EXCERPTED PASSAGE ::
========================================================================

Proof is not a scientific concept. Telepathy has been demonstrated to a very high level of statistical significance. It fulfils all the requirements albeit not a very strong effect. I'm sure there are always different ways of interpreting data, but one can choose whether to take an open-minded position or a narrow negative stance. I think we are at opposite ends of this continuum so our discussion would be endless and futile!
 
Telepathy has been demonstrated to a very high level of statistical significance.
But only by certain researchers. Other researchers have failed to replicate these results, which shows that something else is going on. In any case, there is no evidence that telepathy was involved in Rendlesham.
 
But only by certain researchers. Other researchers have failed to replicate these results, which shows that something else is going on. In any case, there is no evidence that telepathy was involved in Rendlesham.
Of course there wasn't. I only mentioned telepathy because you did, not because it is relevant at Rendlesham.

========================================================================

MATERIAL PROVIDED ::
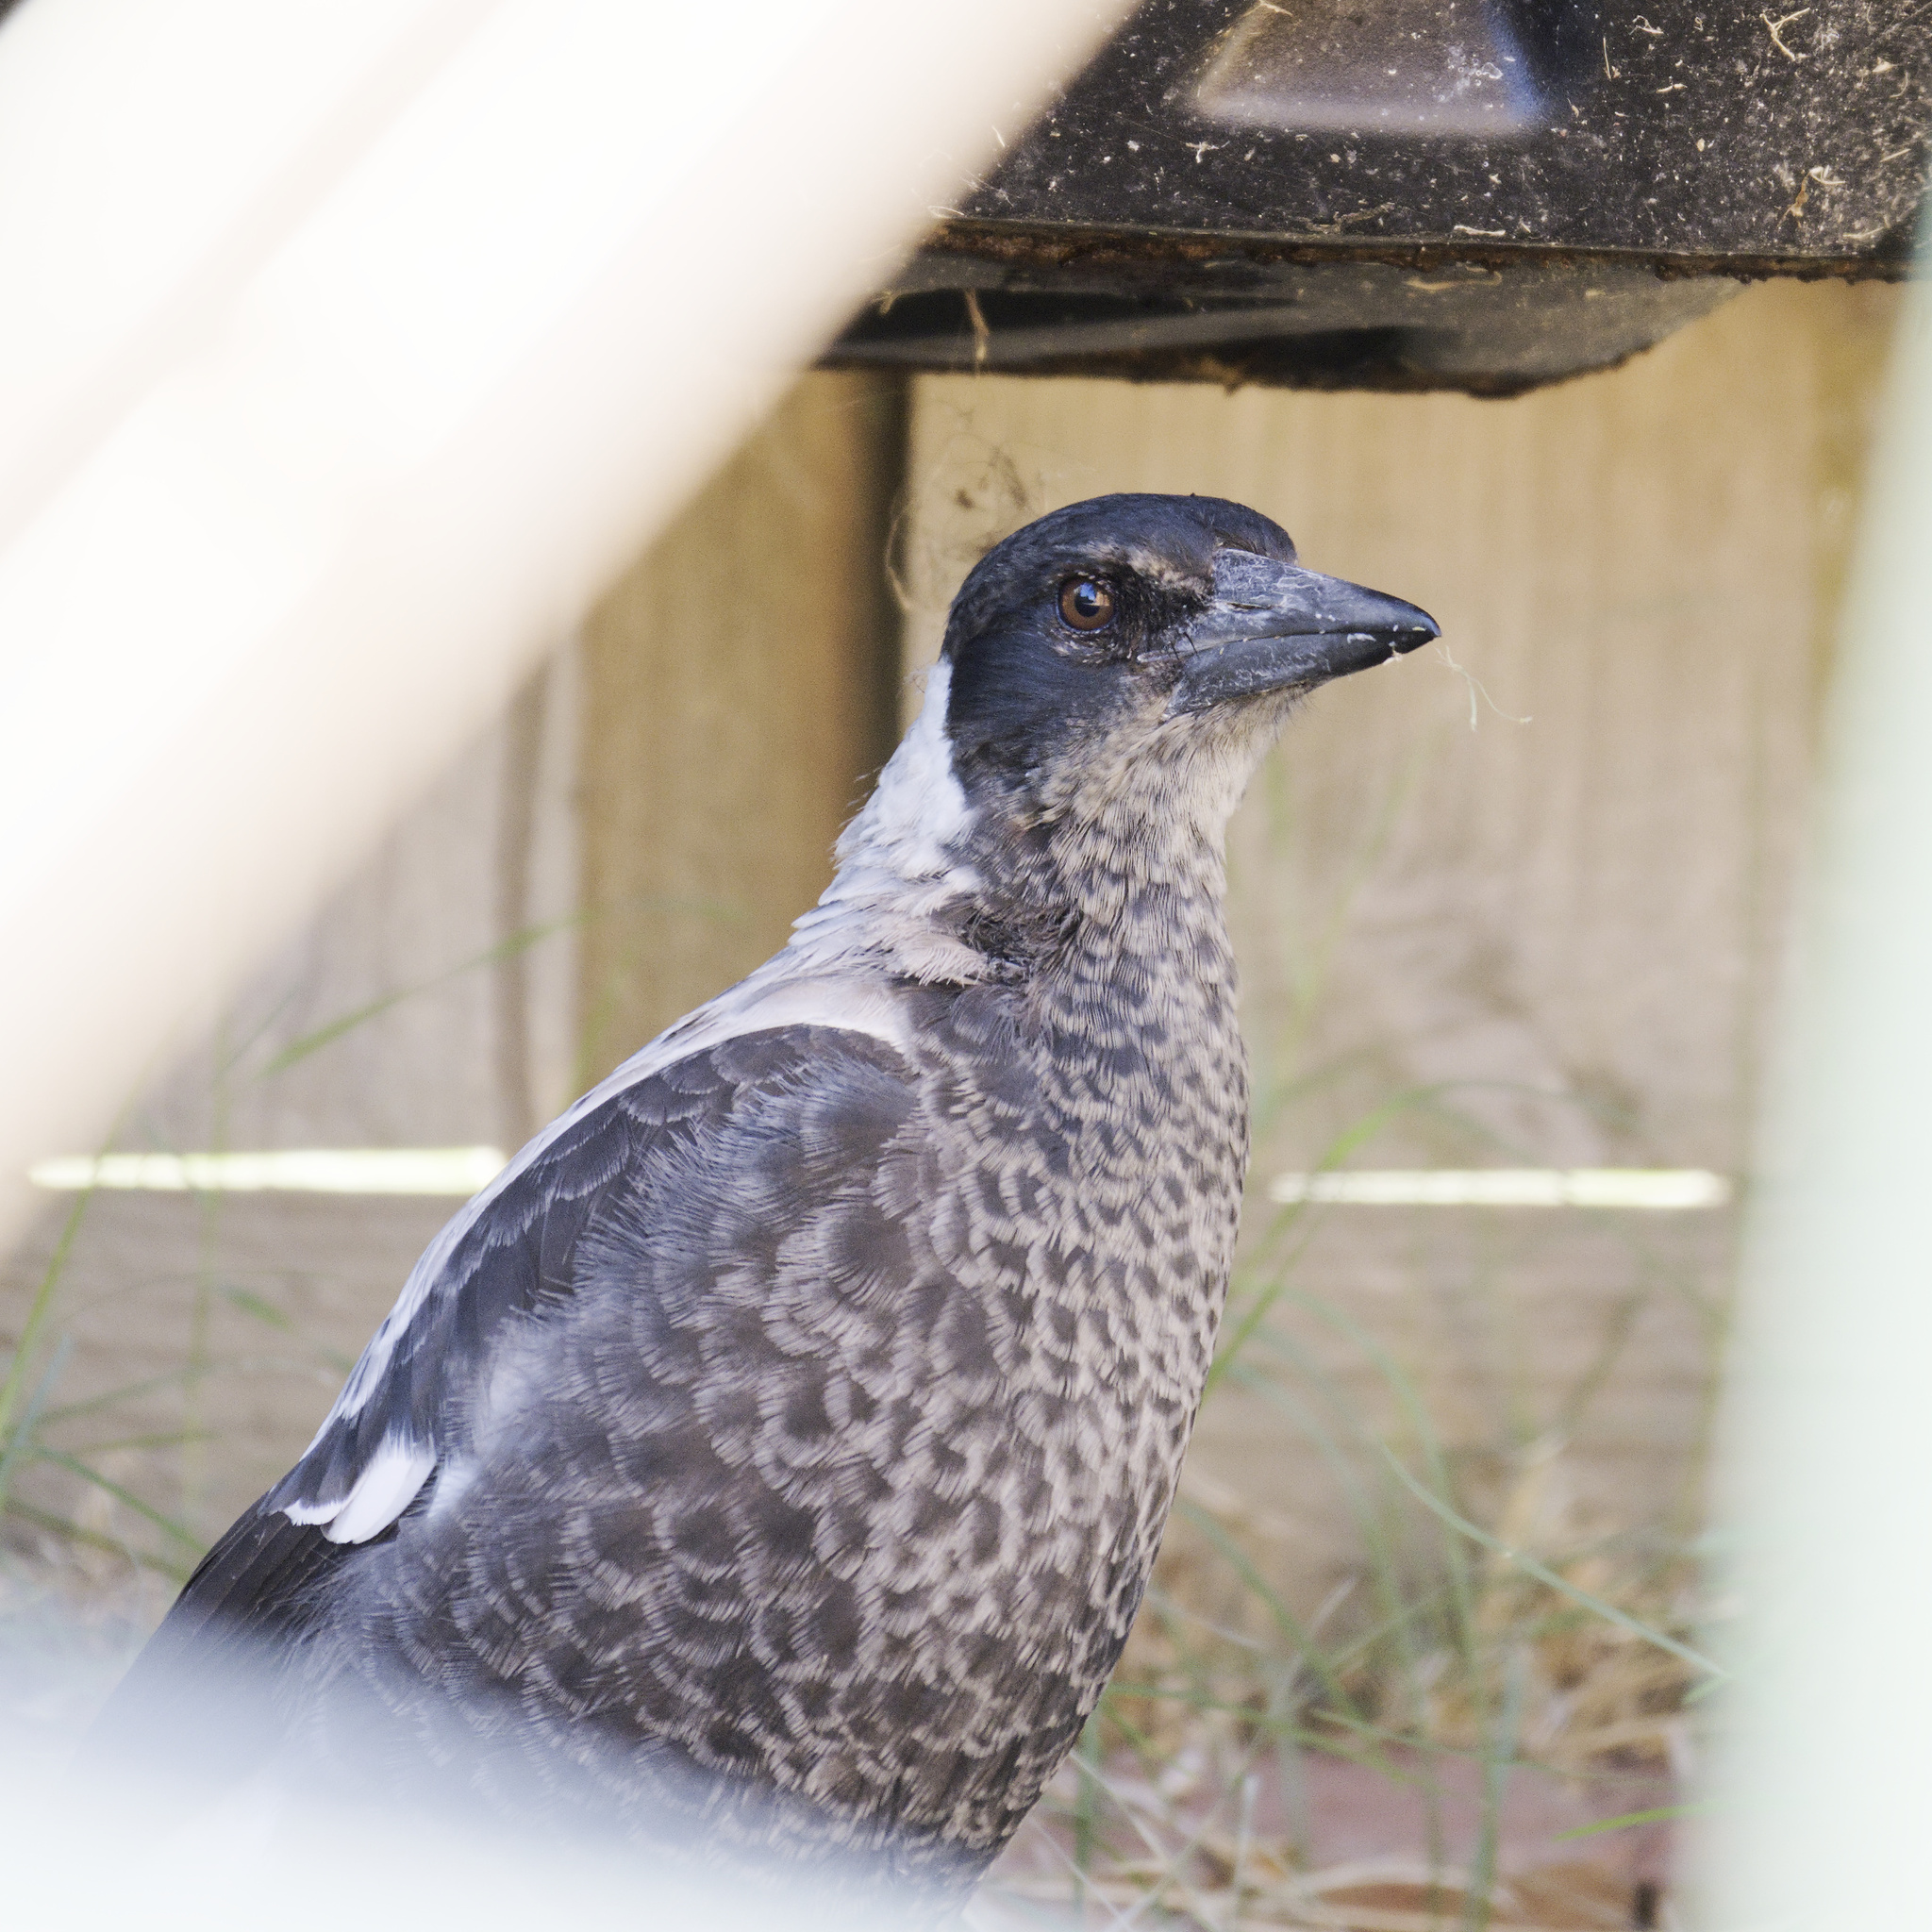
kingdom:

========================================================================

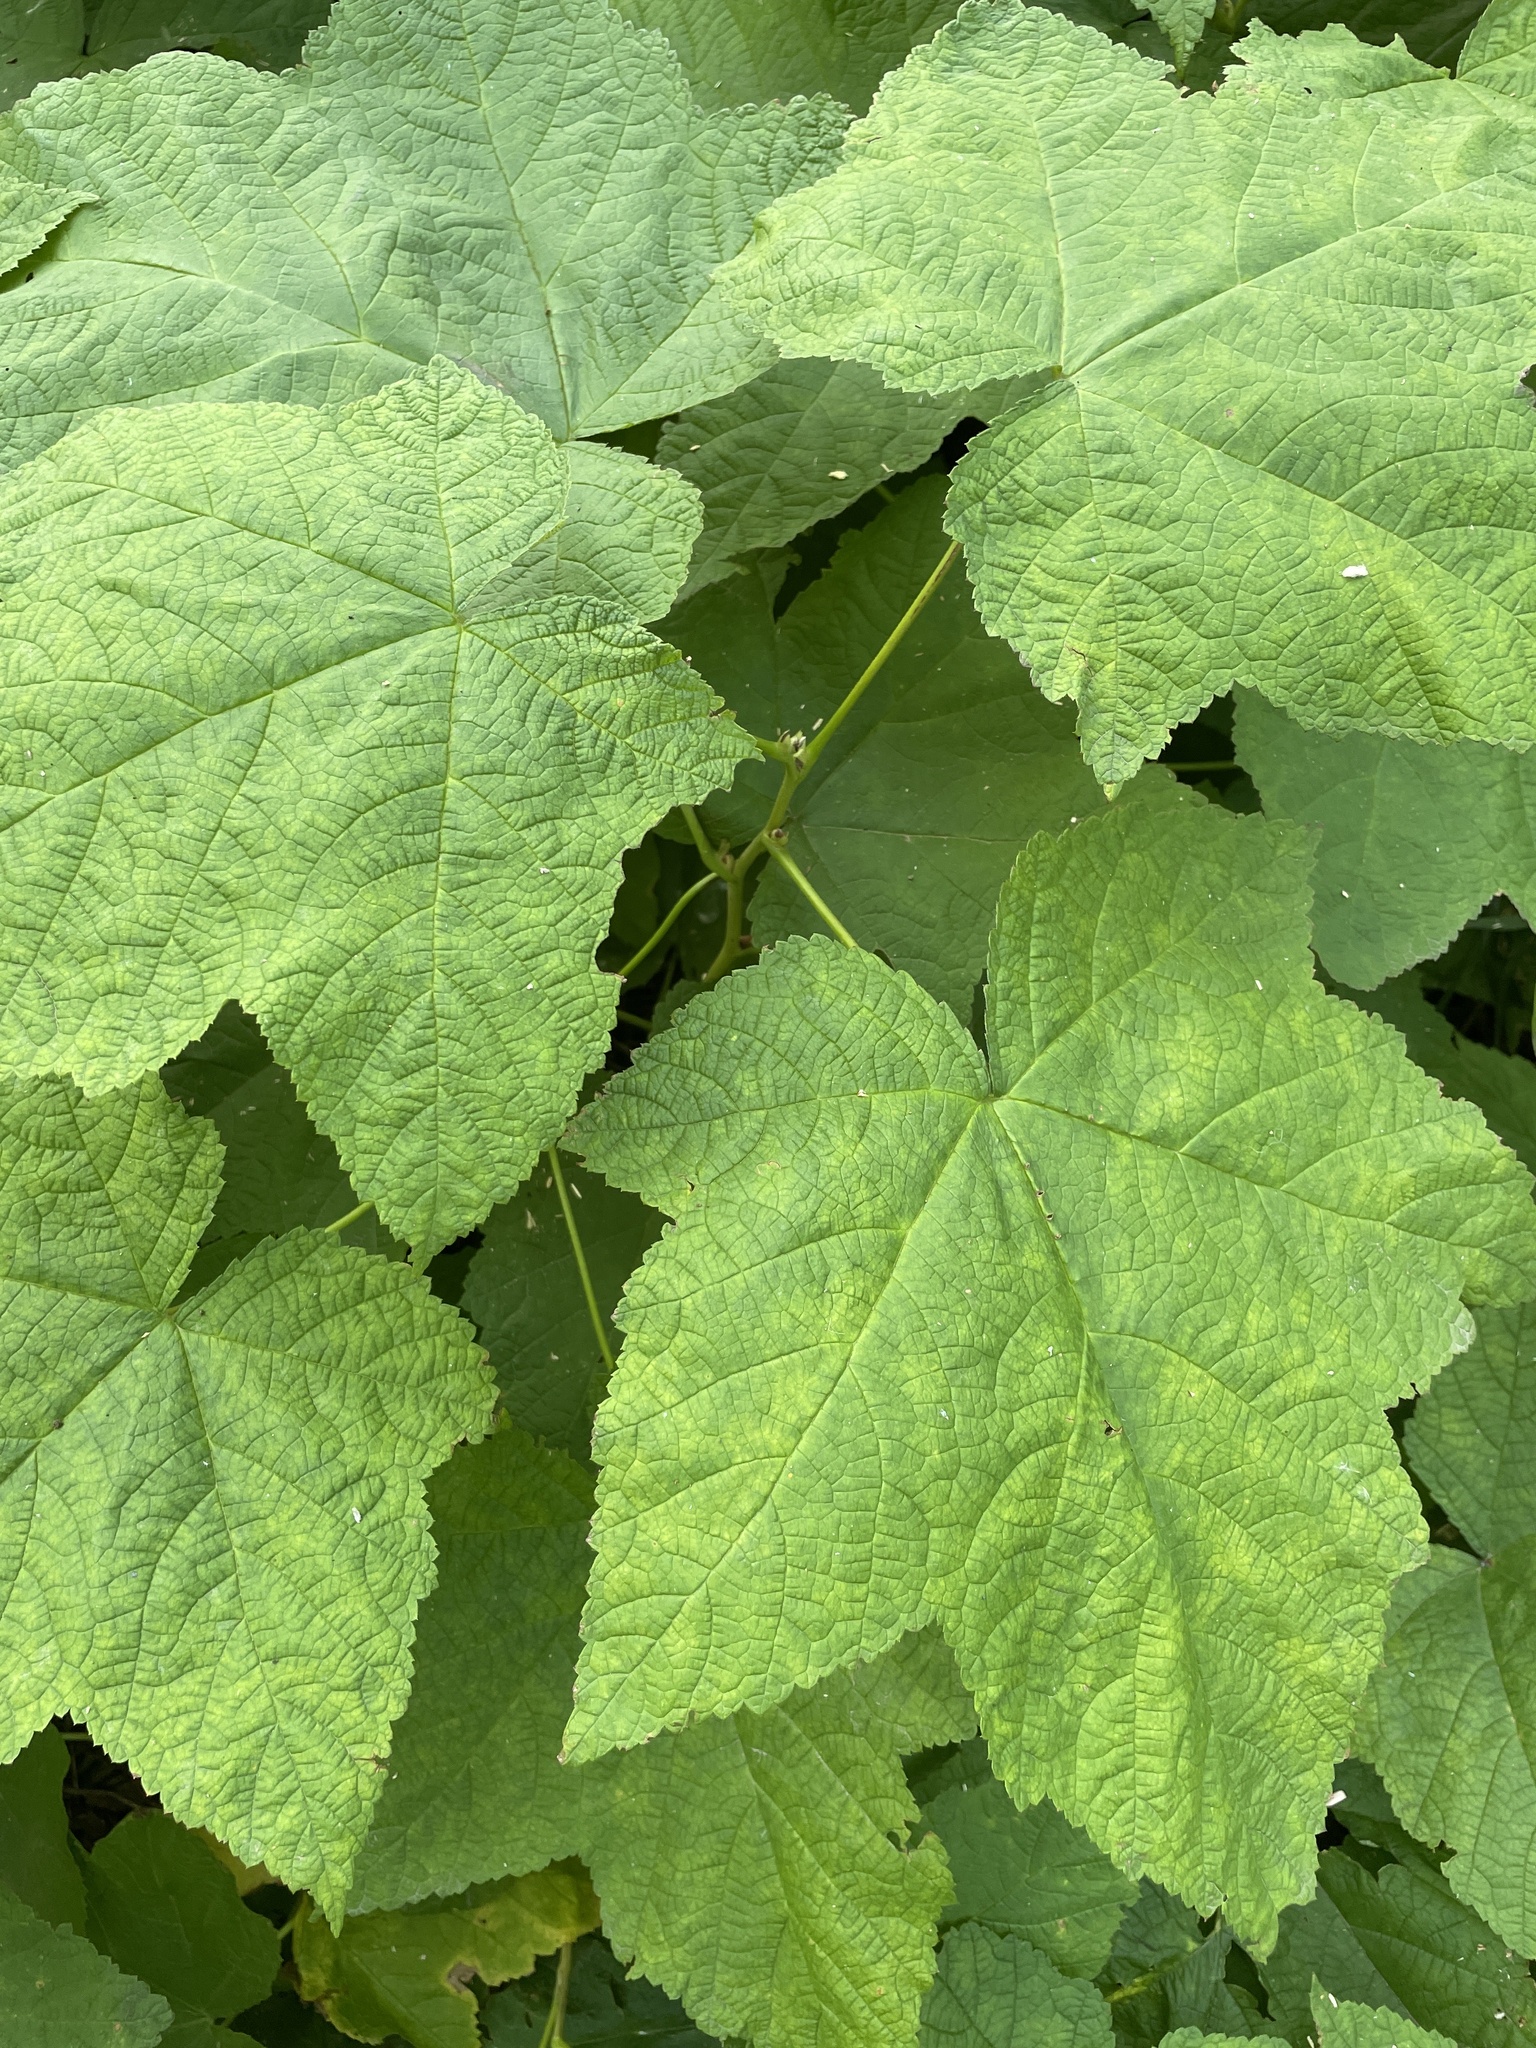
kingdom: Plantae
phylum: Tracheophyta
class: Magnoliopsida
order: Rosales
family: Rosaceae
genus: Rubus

========================================================================

EXERCISE DIRECTIONS ::
Copy out the full telepathy exchange at the top of the page, word for word.

TASK SOLUTION ::
Proof is not a scientific concept. Telepathy has been demonstrated to a very high level of statistical significance. It fulfils all the requirements albeit not a very strong effect. I'm sure there are always different ways of interpreting data, but one can choose whether to take an open-minded position or a narrow negative stance. I think we are at opposite ends of this continuum so our discussion would be endless and futile!
 
Telepathy has been demonstrated to a very high level of statistical significance.
But only by certain researchers. Other researchers have failed to replicate these results, which shows that something else is going on. In any case, there is no evidence that telepathy was involved in Rendlesham.
 
But only by certain researchers. Other researchers have failed to replicate these results, which shows that something else is going on. In any case, there is no evidence that telepathy was involved in Rendlesham.
Of course there wasn't. I only mentioned telepathy because you did, not because it is relevant at Rendlesham.